Reversing obesity and diabetes: let’s start somewhere
Obesity
and type 2 diabetes are rampant epidemics and getting worse. The projection of
the Centers for Disease Control and Prevention is frightening: half of
Americans will have one or both conditions by 2050. Obesity is a major factor
in type 2 diabetes; both have crippling and expensive complications that we
cannot afford individually or as a nation. As the cost of healthcare premiums
for the average family climbs well past $1,000 per month, draconian laws,
shortages and even rationing of health care are inevitable.
A
century ago obesity affected approximately 5 percent of our population and type
2 diabetes occurred only in the elderly, who were relatively few in number at
that time. Both conditions have complex causes but there is no question that
two of them, the sedentary lifestyle and the high intake of ordinary sugar, top
the list. If we could bring just those two factors back to 1913 levels the
contribution of genetics, fatty foods, refined flour, etc. could be temporarily
ignored and the results would still be dramatic.
Inducing
adults to become more physically active is a hard sell, so we should
concentrate on getting our kids to move more. One hour a day of moderately
intense sports or play has been shown to lower the future likelihood of obesity
and type 2 diabetes and it will protect them from osteoporosis in later life.
Possibly
the most effective route to getting us back to the last century’s levels of
thinness and health is to dramatically lower our intake of sugar, especially in
soft drinks. We drank 5 times as much sweetened drinks in 2000 as we did in
1950. Although HFCS (high-fructose corn syrup) gets the blame it is only
slightly different from sucrose, ordinary table sugar.

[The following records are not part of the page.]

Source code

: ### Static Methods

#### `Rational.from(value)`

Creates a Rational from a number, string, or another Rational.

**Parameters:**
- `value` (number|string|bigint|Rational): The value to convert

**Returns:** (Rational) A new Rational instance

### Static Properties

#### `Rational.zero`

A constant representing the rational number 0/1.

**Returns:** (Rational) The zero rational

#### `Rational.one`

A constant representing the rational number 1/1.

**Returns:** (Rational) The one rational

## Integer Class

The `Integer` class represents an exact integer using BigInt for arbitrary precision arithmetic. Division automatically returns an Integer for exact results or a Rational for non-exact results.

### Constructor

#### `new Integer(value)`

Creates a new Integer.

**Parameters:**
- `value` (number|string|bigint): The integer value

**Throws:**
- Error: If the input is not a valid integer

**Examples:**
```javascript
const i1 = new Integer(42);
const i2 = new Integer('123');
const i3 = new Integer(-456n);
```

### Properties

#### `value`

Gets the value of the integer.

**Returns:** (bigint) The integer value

Fructose is a bad actor,
no doubt, but it’s our overall intake of
sugar – 40 times as much as our colonial
forefathers – that is killing us
The
mandate by the mayor of New York City
that limits sugary soft drink servings to only 16 ounces is noble but
anger-inducing, a rule that has so many loopholes and ill-considered consequences
that its wide-scale application is doomed. It makes more sense to remove sugar
subsidies and instead to tax the stuff at the wholesale level so that all sugar-containing
foods become more expensive and less attractive.
This
sounds too simple, of course. But maybe it would work. Something had better.